Caso Maria Clara: Laudo Revela Detalhes Chocantes sobre a Morte da Menina em Itapetininga

Caso Maria Clara: Laudo Revela Detalhes Cruéis sobre a Morte da Menina em Itapetininga
O Brasil assiste com indignação aos desdobramentos de um crime que chocou a cidade de Itapetininga (SP). O laudo necroscópico de Maria Clara Aguirre Lisboa, de apenas cinco anos, trouxe a público detalhes devastadores sobre as últimas horas da criança, revelando um cenário de extrema crueldade.
A Revelação do Laudo: Asfixia e Violência
De acordo com o documento obtido com exclusividade, a causa da morte da menina foi asfixia mecânica por soterramento. O detalhe mais perturbador do exame indica a presença de terra na traqueia da vítima, o que sugere que Maria Clara ainda estava viva no momento em que foi enterrada.
Além da asfixia, a perícia identificou um traumatismo craniano. As evidências apontam que a criança sofreu agressões físicas severas antes de ter seu corpo ocultado, evidenciando um ciclo de violência doméstica brutal.
Cronologia de um Crime Atroz
Para entender a dimensão da tragédia, é preciso analisar a sequência de eventos que levaram à descoberta do corpo no fundo da residência onde a menina vivia com a mãe, Luiza Aguirre Barbosa da Silva, e o padrasto, Rodrigo Ribeiro Machado.
- n
- Fim de Setembro: Data estimada da morte de Maria Clara, conforme a perícia.
- Início de Outubro: A avó paterna, preocupada com o desaparecimento da neta, aciona o Conselho Tutelar.
- 8 de Outubro: O desaparecimento da menina é formalizado junto à Polícia Civil.
- 14 de Outubro: Após diligências, a polícia localiza o corpo em uma cova rasa e concretada no quintal da casa.

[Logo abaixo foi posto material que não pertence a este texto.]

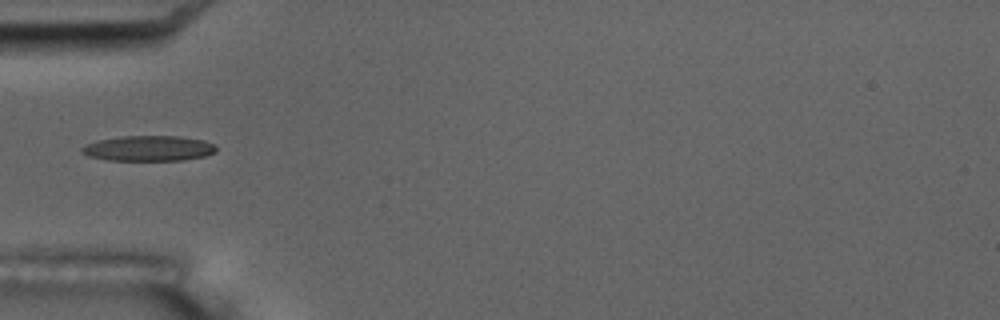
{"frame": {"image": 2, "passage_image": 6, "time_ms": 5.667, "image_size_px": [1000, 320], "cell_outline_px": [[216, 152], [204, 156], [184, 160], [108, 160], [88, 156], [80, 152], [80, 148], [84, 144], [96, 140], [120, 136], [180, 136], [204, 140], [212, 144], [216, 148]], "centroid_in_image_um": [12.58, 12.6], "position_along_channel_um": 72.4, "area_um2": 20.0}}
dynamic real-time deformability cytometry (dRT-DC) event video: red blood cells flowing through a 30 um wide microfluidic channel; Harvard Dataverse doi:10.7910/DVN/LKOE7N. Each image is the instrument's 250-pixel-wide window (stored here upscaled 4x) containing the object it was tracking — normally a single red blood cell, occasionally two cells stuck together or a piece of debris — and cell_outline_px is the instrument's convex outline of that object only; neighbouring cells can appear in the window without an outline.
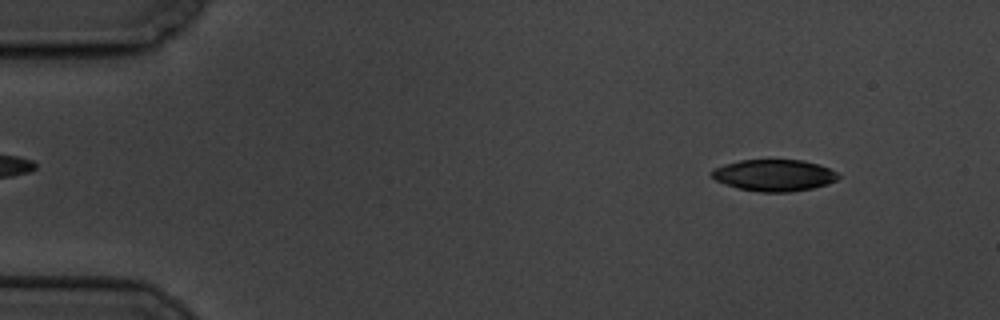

- 15 de Outubro: É divulgado um áudio do padrasto ao pai da criança, admitindo a morte da menina de forma fria e cruel.
Confissões e Prisões
Tanto a mãe quanto o padrasto foram presos e confessaram o crime. Durante os interrogatórios, admitiram ter matado a criança e concretado a cova para esconder a evidência do homicídio. O delegado do caso, Franco Augusto, relatou que a menina era vítima de agressões frequentes e tortura psicológica.
Atualmente, Luiza está detida na cadeia de Votorantim (SP), enquanto Rodrigo permanece preso em Capão Bonito (SP). Ambos respondem por homicídio qualificado e ocultação de cadáver.
Próximos Passos da Justiça
A comunidade aguarda agora a audiência de instrução, marcada para o dia 19 de maio. Este momento processual será decisivo para determinar se o casal será levado a Júri Popular, onde serão julgados por seus atos contra a pequena Maria Clara.
Como denunciar violência contra crianças?
Casos como este reforçam a importância de denunciar qualquer suspeita de abuso ou violência infantil. Você pode utilizar o Disque 100 (Direitos Humanos), um serviço gratuito e anônimo que trabalha na proteção de crianças e adolescentes em todo o território nacional.